In the draft, the Jazz selected prospects Trey Lyles and Olivier Hanlan with the 12th and 42nd picks, respectively. Trey Lyles is considered to be one of the most intriguing prospects of the draft; although he is only a 19 year old freshman coming out of Kentucky, he already has NBA-ready size – he weighs 241 pounds, stands 6’10” in shoes, and possesses an enormous 9’0” standing reach. He’s quick enough to take advantage of traditional big men, and his soft touch around the basket coupled with his long arms is a good reason as to why he finishes so well in the paint. He is, however, an average athlete, and defense is not one of Lyles’ calling cards. Unless he can improve on that end, as well as work on the shooting touch that he showed flashes of in college, he comes across as a Terrence Jones type. That’s still a good rotation piece, and Lyles could get minutes coming off the bench for Favors. Ultimately, his youth is a big reason as to why the outlook on his career is optimistic. The first of Utah’s second round picks, Hanlan, is a 6’4” junior and combo guard from Boston College. Hanlan had a solid career at Boston, and is a polished prospect – both his scoring and distributing numbers are impressive enough for the Jazz to take a chance on. Still, the competition is stout at both guard slots, and the Jazz already have equally-as-impressive Bryce Cotton (who made waves towards the end of last season with his athletic play). Hanlan has received comparisons to CJ McCollum and Devin Harris, but only time will tell with regards to how he will actually pan out in the NBA.
From here on, the Jazz might be content to set pat. Their only free agents were Joe Ingles and Jeremy Evans; Ingles didn’t show anything overly special in his rookie year, but Utah seems committed to keeping him around, and brought him back for two more years. At the very least, all his years of experience in Australia and Europe have him very poised to the game, and the idea of Ingles as a point-forward seems enticing on paper. Evans, on the other hand, is one of the league’s better kept secrets, and was scooped away by the Mavericks for two years of the veteran minimum. At the very least, Utah will miss his presence as a positive locker room influence. But ultimately, it seems as if it was time to move on; Evans wasn’t going to get very many minutes with the Jazz, as has been the case for almost his entire career, and better talent just came up to push him further out of the depth chart.

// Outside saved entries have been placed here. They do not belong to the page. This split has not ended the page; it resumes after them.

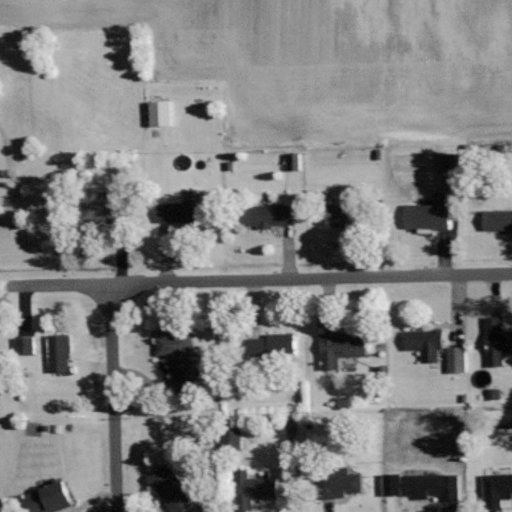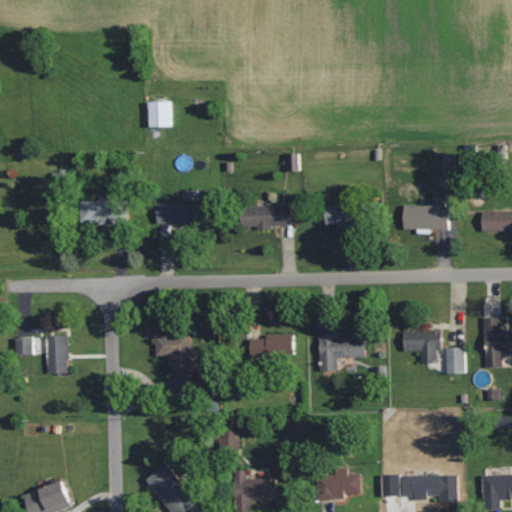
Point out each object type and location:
building: (161, 113)
building: (294, 162)
building: (450, 163)
building: (102, 211)
building: (178, 212)
building: (342, 214)
building: (430, 214)
building: (269, 216)
building: (497, 220)
road: (259, 278)
building: (497, 341)
building: (426, 344)
building: (26, 345)
building: (275, 346)
building: (340, 349)
building: (59, 353)
building: (179, 360)
building: (457, 360)
road: (113, 397)
building: (341, 484)
building: (432, 486)
building: (255, 489)
building: (497, 489)
building: (172, 490)
building: (50, 498)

Prediction: The Jazz have done well in building their current team, and keeping the band together for a few more seasons seems like a good idea. If they can build upon the previous synergy the team had after booting Kanter, the Jazz could be an elite defensive team next season. Keep in mind, however, the Jazz had one of the toughest schedules in the league before trading away Kanter, and their workload became significantly easier afterwards. I wouldn’t bet against Gobert, but it’s entirely possible that his impact was a little overstated. And while the Jazz started to win against playoff teams, going that late into the season, most of those teams weren’t playing at full capacity due to injuries or rest. I’ll predict the Jazz can make a very real push for the 8th seed thanks to their awesome frontcourt, a possible improvement from Exum, and Quin Snyder’s great coaching tactics, but this won’t be their year. Still, Utah is an up-and-coming team.